::: Trecho do texto
O termo medicalização define o fenômeno em que um comportamento ou uma condição física ou mental passa a ser tratado como se fosse um problema médico, recebendo um rótulo de doença e opções de tratamento. Na última semana, o assunto ganhou as páginas do periódico British Medical Journal com um elegante artigo do jornalista australiano Ray Moynihan e ainda rendeu o editorial da editora Fiona Godlee.

 

O centro da discussão quando se fala em medicalização é a força da indústria farmacêutica nesse processo que impulsiona a sociedade civil, profissionais de saúde, órgãos do governo e a mídia a retroalimentarem a cultura de que todo organismo vivo da espécie sapiens, a princípio, deve ter alguma doença ou precisa de algum remédio. Todos esses atores têm seu papel na medicalização.

 

Nos EUA, a publicidade de medicações acontece de forma direta com os consumidores com inserções do tipo “Se você está se sentindo desanimado, pode ser que o Depre-pill seja indicado no seu caso. Converse com seu médico sobre isso”. Calcula-se que cada dólar gasto em publicidade direta ao consumidor dê um retorno mais de quatro dólares em vendas.

 

No Brasil, a ANVISA não permite essa abordagem direta, e por isso, o trabalho das indústrias farmacêuticas junto aos médicos deve ser ainda mais intenso para alcançar as metas de vendas, pois são eles que estão na linha de frente do processo de medicalização, cara a cara com os pacientes. A publicidade dirigida aos médicos inclui as visitas de representantes para oferecer amostras grátis dos últimos lançamentos, propaganda de seus produtos em periódicos destinados à classe médica e patrocínio de eventos científicos.

 

A medicalização não para de crescer. Percebemos limites da normalidade de marcadores biológicos cada vez mais estreitos além de um crescente número de  novas doenças. O que não era diabetes agora se chama pré-diabetes. O que não era pressão alta, agora é pré-hipertensão. Transtorno de déficit de atenção que tinha que começar na infância, agora já se discute que pode ter seu início na vida adulta. Quase não existe mais tristeza. Qualquer sentimento parecido é encarado como depressão.
::::::
::: Material fornecido
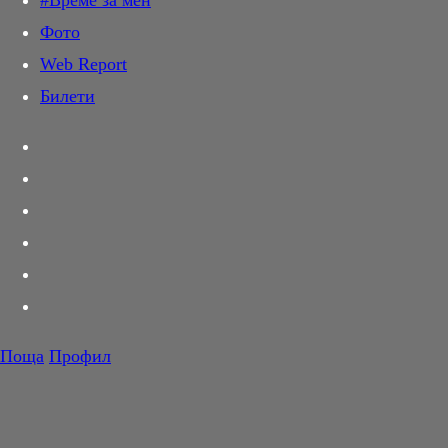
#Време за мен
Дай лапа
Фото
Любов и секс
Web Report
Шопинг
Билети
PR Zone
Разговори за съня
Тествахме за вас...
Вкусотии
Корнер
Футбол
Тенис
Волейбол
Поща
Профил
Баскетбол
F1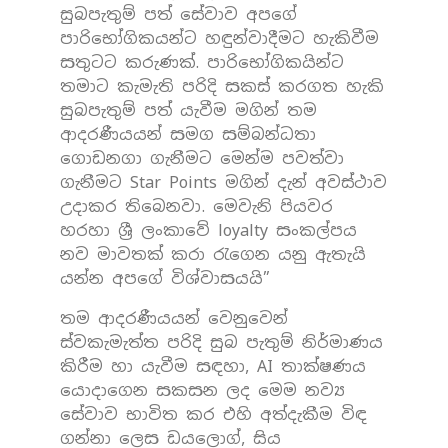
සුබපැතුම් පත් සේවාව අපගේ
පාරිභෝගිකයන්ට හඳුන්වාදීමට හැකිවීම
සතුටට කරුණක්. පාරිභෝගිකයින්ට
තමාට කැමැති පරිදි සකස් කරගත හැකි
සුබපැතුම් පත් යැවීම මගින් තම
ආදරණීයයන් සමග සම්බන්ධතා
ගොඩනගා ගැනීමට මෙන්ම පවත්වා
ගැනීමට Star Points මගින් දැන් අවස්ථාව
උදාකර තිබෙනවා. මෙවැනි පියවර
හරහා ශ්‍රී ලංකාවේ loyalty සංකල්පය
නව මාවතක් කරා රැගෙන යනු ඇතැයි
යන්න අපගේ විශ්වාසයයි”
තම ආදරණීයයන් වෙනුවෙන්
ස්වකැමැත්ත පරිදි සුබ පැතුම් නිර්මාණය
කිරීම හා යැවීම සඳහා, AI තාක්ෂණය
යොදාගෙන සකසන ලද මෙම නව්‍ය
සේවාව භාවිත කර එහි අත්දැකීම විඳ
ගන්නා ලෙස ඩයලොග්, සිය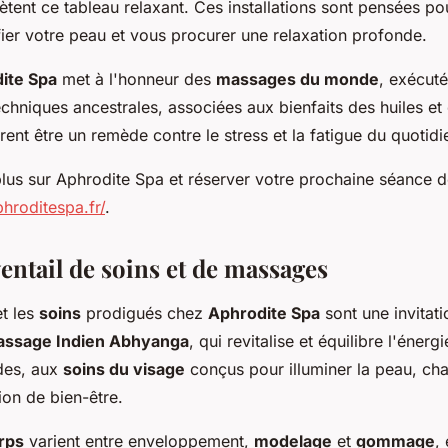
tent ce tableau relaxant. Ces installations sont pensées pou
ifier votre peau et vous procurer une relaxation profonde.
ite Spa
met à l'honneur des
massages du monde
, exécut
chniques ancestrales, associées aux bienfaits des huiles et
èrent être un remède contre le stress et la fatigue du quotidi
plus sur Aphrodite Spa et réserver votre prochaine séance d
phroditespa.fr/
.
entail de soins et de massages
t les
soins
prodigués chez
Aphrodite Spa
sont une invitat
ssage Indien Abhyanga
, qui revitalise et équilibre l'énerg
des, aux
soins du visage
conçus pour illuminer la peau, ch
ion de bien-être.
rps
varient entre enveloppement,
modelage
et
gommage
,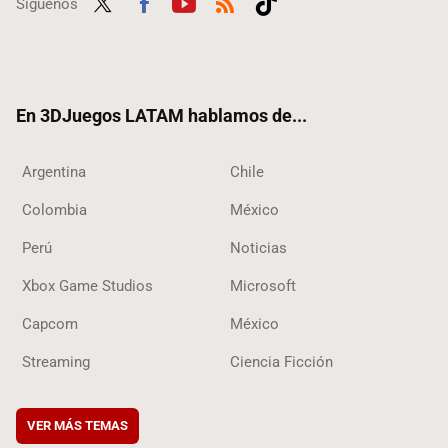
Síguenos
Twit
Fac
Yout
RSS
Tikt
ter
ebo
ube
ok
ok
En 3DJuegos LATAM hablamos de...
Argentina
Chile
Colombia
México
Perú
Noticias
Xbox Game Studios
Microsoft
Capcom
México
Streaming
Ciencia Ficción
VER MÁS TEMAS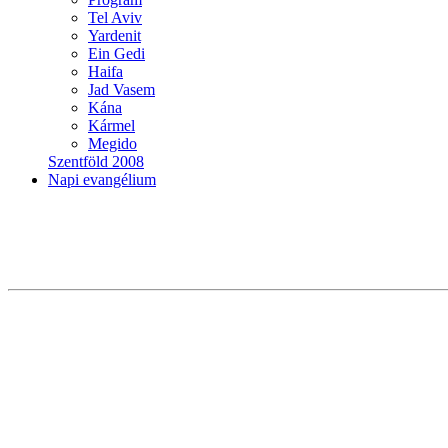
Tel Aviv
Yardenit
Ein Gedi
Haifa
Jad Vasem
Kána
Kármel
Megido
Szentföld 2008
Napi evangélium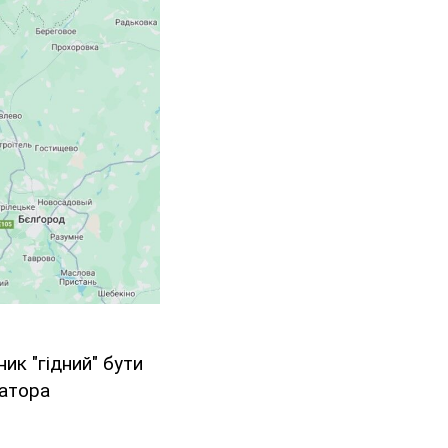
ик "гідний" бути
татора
::::::
Prossiga o texto sobre medicalização a partir da última frase apresentada.

 

Grande parte dos médicos especialistas que fazem parte dos painéis que definem os critérios diagnósticos das doenças tem conflitos de interesse. Na definição do último Manual de Diagnóstico de Transtornos Mentais (DSM IV), 56% dos membros dos painéis eram ligados à indústria farmacêutica, e em alguns painéis, como a depressão, essa cifra chegava a quase 100%. E os conflitos de interesse não são só financeiros, mas também intelectuais, pois o médico pesquisador tem a tendência de querer proteger seus “filhotes científicos”. Uma política exemplar tem o Instituto Nacional de Saúde nos EUA, que não permite que nenhum médico que tenha conflitos de interesse com a indústria farmacêutica participe dos painéis decisórios, até mesmo aqueles que simplesmente já tenham declarado um posicionamento intelectual sobre a questão em consideração. O novo Manual de Diagnóstico de Transtornos Mentais DSM V está vindo por aí com novas doenças mentais. Vício na internet não deve ser incluído ainda, mas numa próxima edição poderá estar.

 

Os médicos devem estar conscientes do debate que envolva um diagnóstico polêmico e podem e devem deixar os pacientes conscientes também. Um dos últimos casos polêmicos foi o do diabetes gestacional, que pelos novos critérios diagnósticos de 2010, cerca de 20% das gestantes passam a receber esse diagnóstico. Além disso, o médico deve declarar quando há conflito de interesse quando prescreve uma medicação. Por que não?

 

É importante também levar em consideração que o processo de decisão daquilo que é doença e que não é doença pode ser muito mais rico quando a discussão não fica limitada apenas a médicos e cientistas. A sociedade civil e representantes de tantas outras áreas do conhecimento, como por exemplo, as ciências sociais, são muito bem-vindos nesse debate.